Le pharmacien titulaire, alerté, devra alors prendre les mesures nécessaires et donner les instructions pour permettre à son personnel d’arrêter le travail afin de se mettre en sécurité. Le pharmacien employeur ne pourra pas sanctionner le salarié (retenue sur salaire, mesure disciplinaire…) qui a déclenché la procédure d’alerte et de retrait, sauf bien évidemment en cas d’abus.
Justifier d’un danger grave et imminent.
Il appartient donc au salarié d’une officine de justifier d’un danger grave et imminent et d’apporter les preuves circonstanciées de menaces pour sa vie et sa santé. Se posent alors plusieurs questions :
Serait-il concevable que le salarié exerce son droit de retrait et refuse de servir des patients chaque année au cours des épidémies de grippes ou autres maladies infectieuses alors que cela constitue l’une des principales missions d’une pharmacie ? L’exercice de ce droit de retrait pourrait-il créer une situation de risque pour les patients ? Le danger lié au coronavirus représente-t-il un risque plus élevé que celui qui s'attache à l'exercice normal de cette profession régulièrement confrontée par le passé à des épidémies ?

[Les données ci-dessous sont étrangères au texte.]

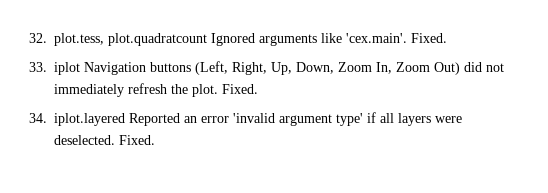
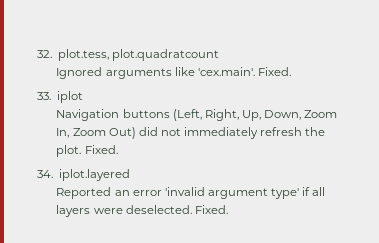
(207, 39) none -> (219, 55) //
(80, 68) none -> (83, 97) //
(125, 119) none -> (130, 175) //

Nous ne savons pas encore tout sur le COVID-19 pour pouvoir répondre avec certitude à cette dernière question et il nous faudra sans doute attendre la fin de l’épidémie pour tout connaître de ce virus. Néanmoins nous disposons déjà de premières estimations de ses taux de létalité, de complication et de reproduction de base. Ces premières données font régulièrement l’objet de comparaisons avec le virus du SRAS, Ebola, de la grippe, de la rougeole et des rotavirus… Ces informations, conjuguées à la situation actuelle en France de l’épidémie liée à COVID-19 (phase 2) mais aussi à la jurisprudence, ne permettent pas de conclure que l’épidémie du coronavirus constitue pour le personnel des pharmacies un danger grave et imminent permettant d’exercer un droit de retrait.
En matière de jurisprudence, nous savons que l'admission dans un service hospitalier de malades porteurs du virus HIV ou de l'hépatite virale B ne constituait pas un danger grave et imminent et cela en raison de la mission d’un tel établissement qui doit être apte à faire face aux risques de contagion pour ses agents ou les tiers (TA Versailles, 2 juin 1994, no 872364, Hadjad et a. c/Administration générale de l'Assistance publique).
Par extrapolation, une pharmacie, ses salariés, de par leurs missions, doivent être en mesure d’accueillir les patients. Mais une telle aptitude suppose que le salarié d’une officine dispose des moyens lui permettant de se protéger des risques de contagion. En effet le droit de retrait peut être exercé par le personnel s’il constate une défectuosité dans les systèmes de protection, comme par exemple de ne pas pouvoir disposer de masques. Le gouvernement a annoncé la distribution de masques aux médecins, infirmiers diplômés d’État, sages-femmes, masseurs kinésithérapeutes et chirurgiens-dentistes mais aucune distribution n’est envisagée pour l’heure pour les pharmaciens, ce qui interroge sur leur protection, puisqu’ils font partie des professionnels en première ligne risquant une exposition au coronavirus. Espérons que très rapidement chaque pharmacien se verra, également, doté par le Gouvernement d’un lot de masques pour son usage professionnel.